Singaporean cinematic auteur wows audiences at SOM

Collectors881i“The first chapter of my pitiful life,” goes the getai, or boisterous live performance, song “Lotus Flower,” “Born into a red-light district and life is hard / Life is terrible and I’m in a bad state / I have to slog hard to eke out a living.”

These words capture the melodramatic world of Royston Tan’s “881,” a film which was screened September 30 by the Asian Arts and Culture Program as a part of their New Asian Cinema series. University of Massachusetts students and Amherst community members alike were entertained by this film’s lively combination of musical, comedic and over-the-top melodramatic elements, all of which worked to form a very alive whole. Following an introduction by event curator Anne Ciecko, the audience relaxed in their seats for the competitive world of getai in Royston Tan’s “881.”
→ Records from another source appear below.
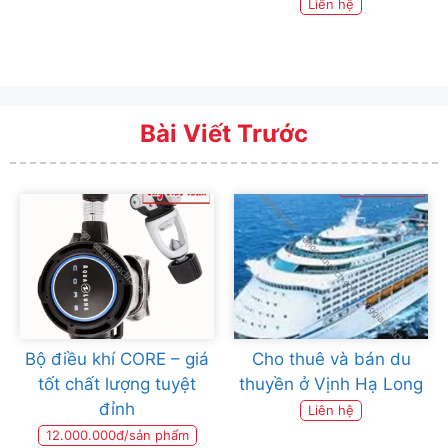
Liên hệ
Bài Viết Trước
Bộ điều khí CORE – giá
Cho thuê và bán du
tốt chất lượng tuyệt
thuyền ở Vịnh Hạ Long
đỉnh
Liên hệ
12.000.000đ/sản phẩm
“The second chapter of my pitiful life / My life is hard and my heart hurts / My stepmother did not take me into consideration / She only wanted to marry for a meal ticket / Oh how sad, oh how pitiful my life is”

The joyful, catchy melody that drives this song has substantially more in common with the tone of the film than it does with the mournful lyrics. We are told the tale of the Papaya Sisters – who aren’t actually sisters. Big Papaya was the valedictorian at her school; Little Papaya is an orphan with cancer who sells papayas at the market.

The two meet at a getai performance, and both discover they have the same dream: to be the top getai performers of all time. They move in with a portly woman that they call Aunty Ling and her mute son, Guan Yin. Unfortunately, they lack the one thing every good getai group needs: Feel.

For the sake of the Feel, they go to the twin sister of Aunty Ling, also known as the Goddess of Getai. It is at this point that they are bound by an oath of chastity in exchange for Feel. Immediately afterwards, they become immensely popular; however, their troubles aren’t over yet. With a rival singing group, Big Papaya’s infatuation with Guan Yin, and Little Papaya’s sickness, audience members are treated to a veritable buffet of melodramatic delights. The story seems to have been crafted from the same source material which fuels the getai songs sung throughout the film.

Getai is an event which occurs every year at the seventh lunar month, during the Singaporean Ghost Festival. Essentially, a group of performers sing upbeat-sounding songs with melodramatic lyrics to entertain the spirits. There are a wide variety of extravagant costumes and brightly colored lights. Although it could be argued that the tone of the film is rather uneven, “881’s” alternately joyful and mournful tones perfectly capture the spirit of the event.

Any flaws the film may have contained were overshadowed by the fact that those who chose to spend their Wednesday night watching “881” were given a glimpse into a world that, for most, was previously a complete mystery.

The Asian Art & Culture Program’s New Asia Cinema series will continue to screen films at the Flavin Family Auditorium until December 2, without any charge for admission.